For Germany, which already gets 40 percent of its electricity from renewable sources, the tension with Russia means that the Greens are no longer the only ones talking about the need to accelerate the nation’s drive to its goal of 80 percent renewables by 2030. “Germany will go out of the use of gas and oil and coal within 25 years, so we will not depend on the import of fossil fuels to Germany anymore,” Scholz said in an interview last Monday with CNN.
It’s not a given, though, that Europe will replace Russian gas with renewable energy. French President Emmanuel Macron, for example, on Thursday announced plans for a major build-out of nuclear energy—including up to 14 new generation reactors—to reduce its reliance on energy imports.

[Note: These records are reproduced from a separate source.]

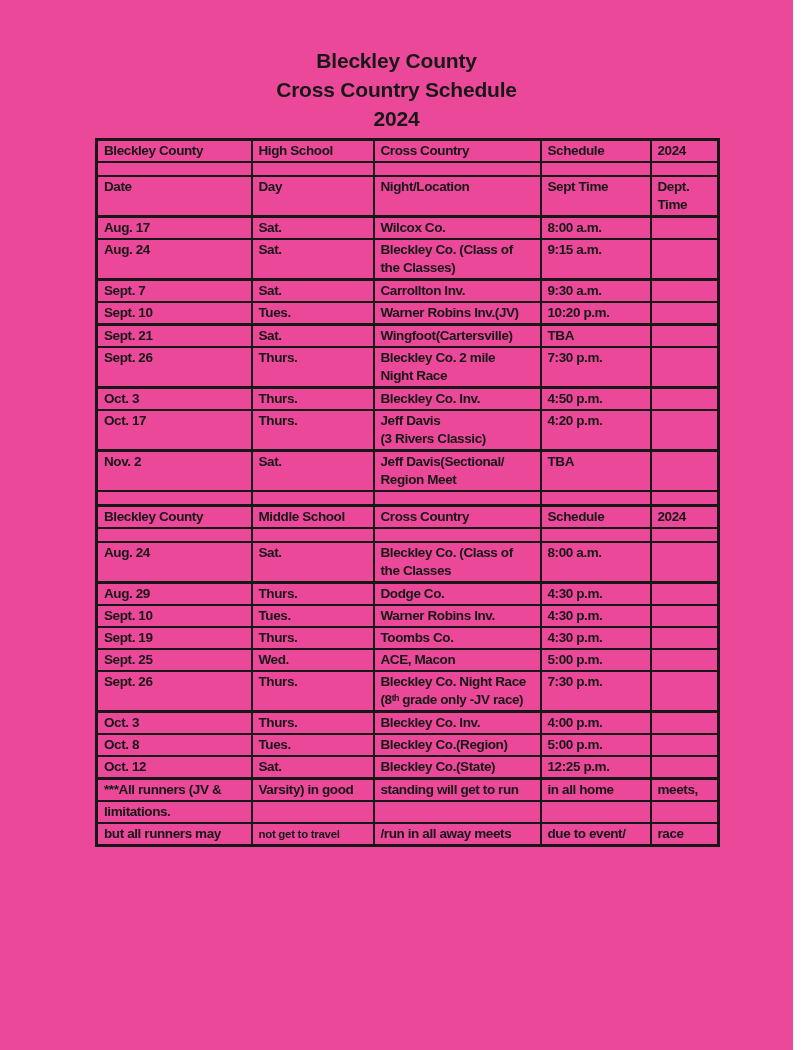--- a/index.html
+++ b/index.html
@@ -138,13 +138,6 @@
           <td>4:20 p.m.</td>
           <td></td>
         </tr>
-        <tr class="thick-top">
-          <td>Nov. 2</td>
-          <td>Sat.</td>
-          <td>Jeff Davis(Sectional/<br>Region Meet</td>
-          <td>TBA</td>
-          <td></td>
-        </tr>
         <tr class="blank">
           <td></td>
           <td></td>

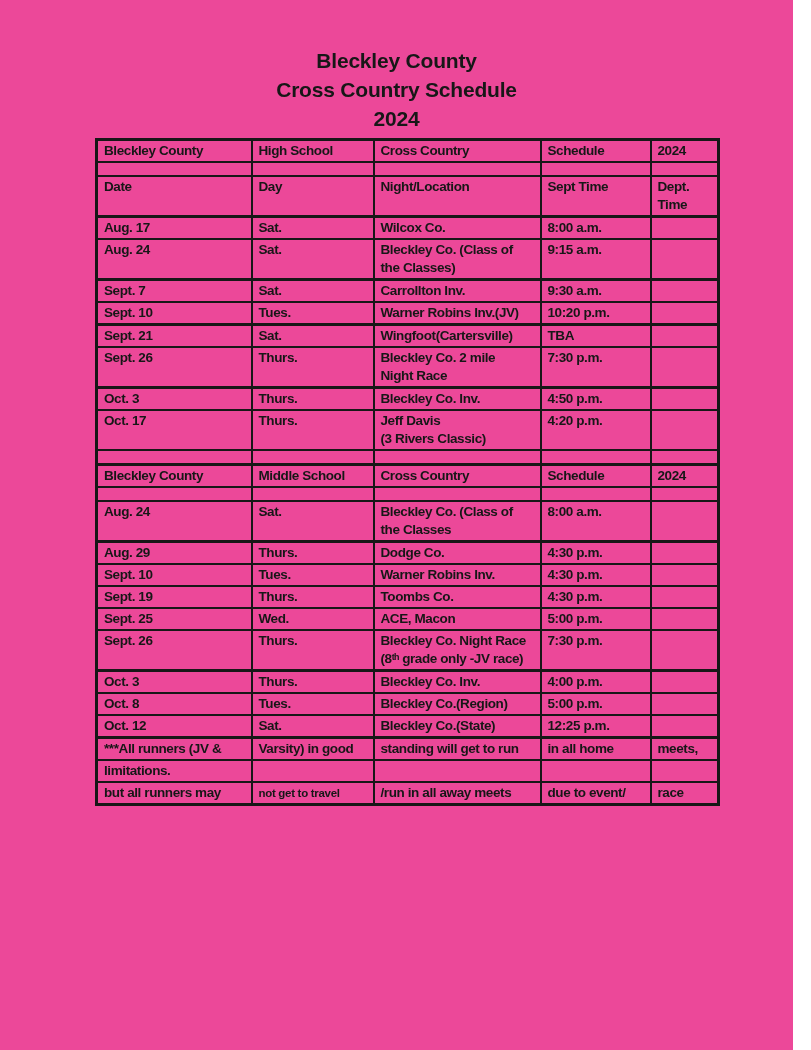--- a/index.html
+++ b/index.html
@@ -230,19 +230,19 @@
           <td>meets,</td>
         </tr>
         <tr>
-          <td>limitations.</td>
-          <td></td>
-          <td></td>
-          <td></td>
-          <td></td>
-        </tr>
-        <tr>
           <td>but all runners may</td>
           <td class="small">not get to travel</td>
           <td>/run in all away meets</td>
           <td>due to event/</td>
           <td>race</td>
         </tr>
+        <tr>
+          <td>limitations.</td>
+          <td></td>
+          <td></td>
+          <td></td>
+          <td></td>
+        </tr>
       </tbody>
   </table>
 

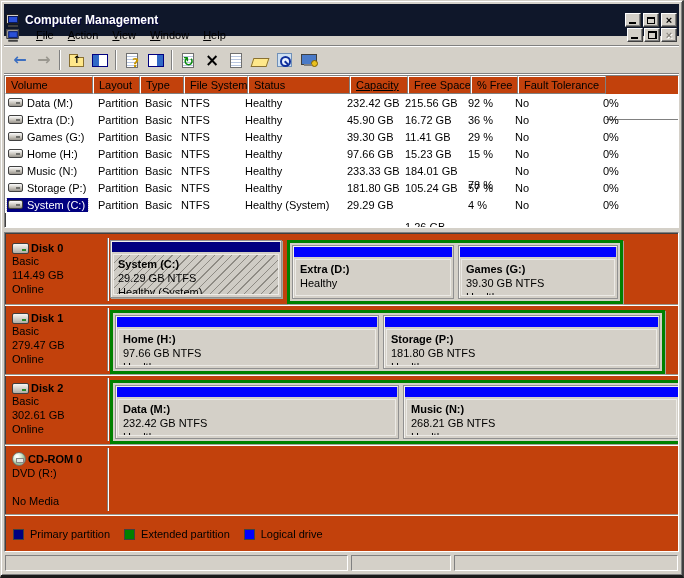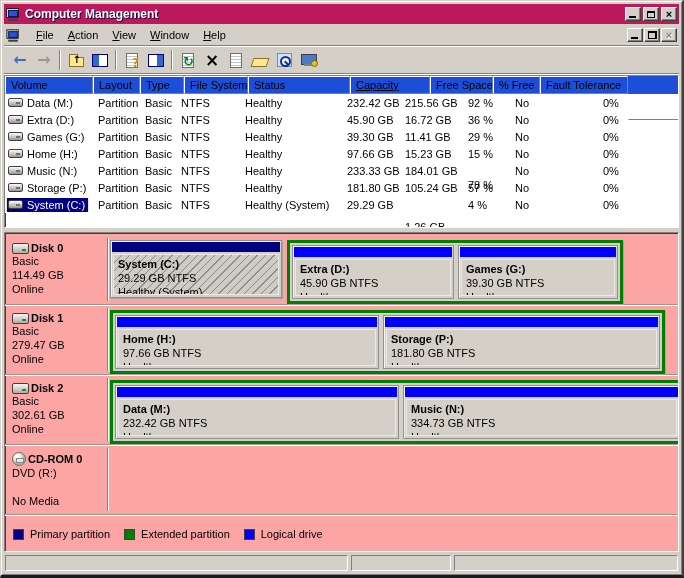--- a/index.html
+++ b/index.html
@@ -12,8 +12,8 @@
     box-shadow: inset 1px 1px 0 #ffffff, inset -1px -1px 0 #808080; }
 
   
-  .titlebar { position:absolute; left:3px; top:3px; right:3px; height:20px;
-    background:#be185d; display:flex; align-items:center; padding:0 2px; }
+  .titlebar { position:absolute; left:3px; top:3px; right:3px; height:32px;
+    background:#0f172a; display:flex; align-items:center; padding:0 2px; }
   .title-text { color:#fff; font-weight:bold; font-size:12px; margin-left:4px; flex:1;
     text-shadow: 1px 1px 0 #000040; }
   .pc-icon { width:15px; height:13px; position:relative; display:inline-block; }

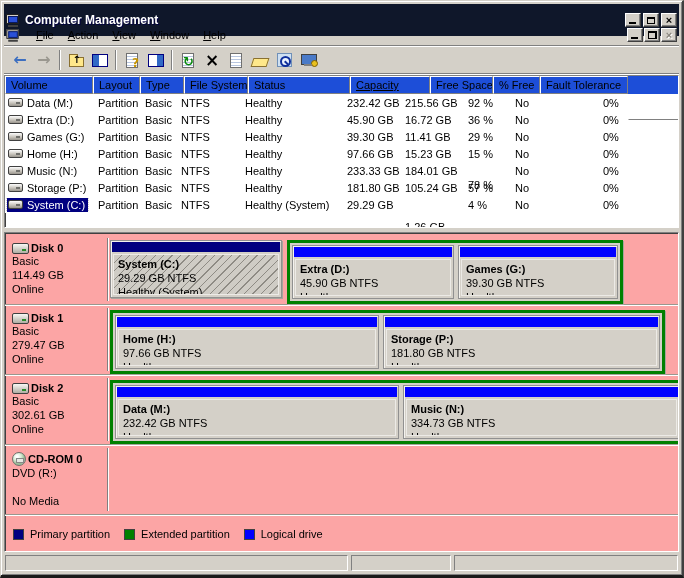--- a/index.html
+++ b/index.html
@@ -78,7 +78,7 @@
     border-top:1px solid #808080; border-left:1px solid #808080;
     border-right:1px solid #fff; border-bottom:1px solid #fff;
     box-shadow: inset 1px 1px 0 #404040; overflow:hidden; }
-  .vheader { display:flex; height:18px; background:#1d4ed8; }
+  .vheader { display:flex; height:18px; background:#c2410c; }
   .hcell { border:1px solid; border-color:#fff #808080 #808080 #fff; padding:2px 4px 0 5px;
     white-space:nowrap; overflow:hidden; flex-shrink:0; }
   .hfill { flex:1; border:1px solid; border-color:#fff #808080 #808080 #fff; }

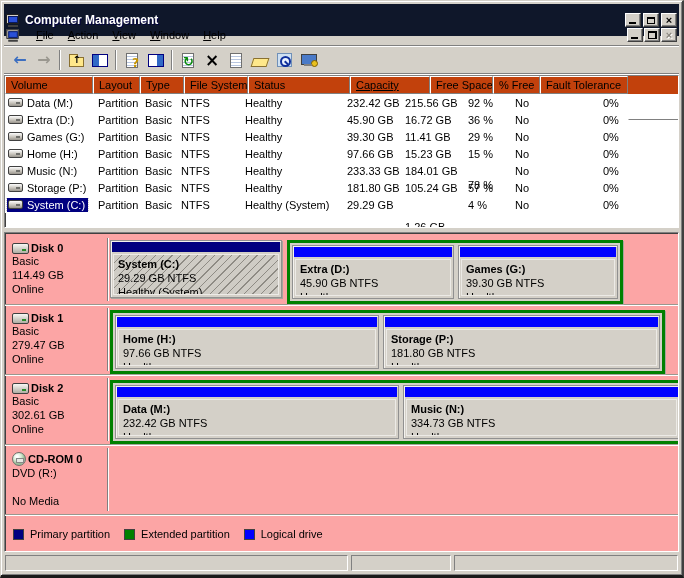--- a/index.html
+++ b/index.html
@@ -247,7 +247,7 @@
         <span class="hcell" data-name="column-header-type" style="width: 44px;">Type</span>
         <span class="hcell" data-name="column-header-file-system" style="width: 64px;">File System</span>
         <span class="hcell" data-name="column-header-status" style="width: 102px;">Status</span>
-        <span class="hcell" data-name="column-header-capacity" style="width: 80px; text-decoration: underline;">Capacity</span>
+        <span class="hcell" data-name="column-header-capacity" style="width: 58px; text-decoration: underline;">Capacity</span>
         <span class="hcell" data-name="column-header-free-space" style="width: 63px;">Free Space</span>
         <span class="hcell" data-name="column-header--free" style="width: 47px;">% Free</span>
         <span class="hcell" data-name="column-header-fault-tolerance" style="width: 88px;">Fault Tolerance</span>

Meanwhile, the Dutch government recently announced that in response to energy shortages it would permit a Shell and Exxon joint venture to double production this year from its Groningen natural gas field. Groningen once had been the largest gas field in Europe, but the Netherlands previously had been winding down production—and was going to close it entirely this year—due to concerns about a proliferation of earthquakes associated with drilling and production there.
The U.S. natural gas industry, which long has hoped to expand its presence in the European market, is using the opportunity of the Russia-Ukraine crisis to urge the Biden administration to adopt policies—including on infrastructure permitting and emissions—that ensure gas’s role in the national and global energy future. “The United States is not immune to future challenges—like those now facing Europe—if we are unable to continue growing and modernizing our natural gas system,” the Natural Gas Council said in its letter to Biden last week. “Europe has discouraged natural gas development in recent years and the consequences are now clear.”
The gas industry maintains it is part of the climate solution, because natural gas can generate electricity with half the emissions of coal. But gases’ place in a zero-emissions future depends on technologies that are not yet commercially viable, like carbon capture, as well as control of the super-greenhouse gas methane from its operations, which scientists have found is an underreported source of gas that is warming the planet.
For now, Baltic nations like Estonia and Latvia, which have been highly critical of Nord Stream 2 and Russia’s energy reach in Europe, are weighing several new LNG import projects, which would allow them to serve as an expanded gateway for natural gas from the United States and elsewhere.
So while pressure is certainly building throughout Europe to end energy dependence on its fossil fuel-rich neighbor, the most immediate responses to the Russia-spawned crisis have been more drilling, more imports and talk of even more imports. It’s not yet clear whether a European energy break from Russia would mean more alternative energy or more alternative sources of natural gas.